[Selected passage]
--- start ---
For a donut area, this column will contain rural minor arterial (Item 17 = 6) followed by small urban minor arterial (Item 17 = 16), then by a summary Item 17 = 6, 16 line; this is followed by rural major collector (Item 17 = 7), then small urban collector (Item 17 = 17) and a summary Item 17 = 7, 17 line.

Column 2 – R/U Code: This column contains HPMS Item 13, rural/urban designation code.

This code is used as the basis for the precision levels used in the Appendix D calculations.

Column 3 – Volume Group: This is either the standard sample AADT volume group identifier, Item 32 (codes 1-13 in Report ADEQ-01) or the donut area sample AADT volume group identifier, Item 31 (codes 1-5 in Report ADEQ-02). The text that follows describes other entries that may be coded in addition to the numeric volume group codes:

"G" as a Suffix after the Volume Group: Indicates that the values on this line are for Grouped length data (Item 9 = 1). The AADT volume group is known (it is a required data item) but the actual AADT is not known since it is likely assigned (or coded zero) for the group of sections. On Sheet 1 of the report, these values will be reported separately; while on Sheet 2 of the report, an estimate of the number of sections in the group will be included with the actual number of sections (see Column 16). Column 3 also appears on Sheet 2 of Reports ADEQ-01 and ADEQ-02 for control purposes. The "G" suffix print line appears on Sheet 2 (even though no data appears on these lines) to enable easy comparison between Sheets 1 and 2.
--- end ---
[Records supplied]
--- start ---
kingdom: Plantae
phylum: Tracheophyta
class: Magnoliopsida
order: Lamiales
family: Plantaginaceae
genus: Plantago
--- end ---
[What you should do]
Restate everything from "Column 2 – R/U" down to "Appendix D calculations." in the report column descriptions, substituting "confidence levels" for "precision levels". The items were gathered from a separate source.

[Response]
Column 2 – R/U Code: This column contains HPMS Item 13, rural/urban designation code.

This code is used as the basis for the confidence levels used in the Appendix D calculations.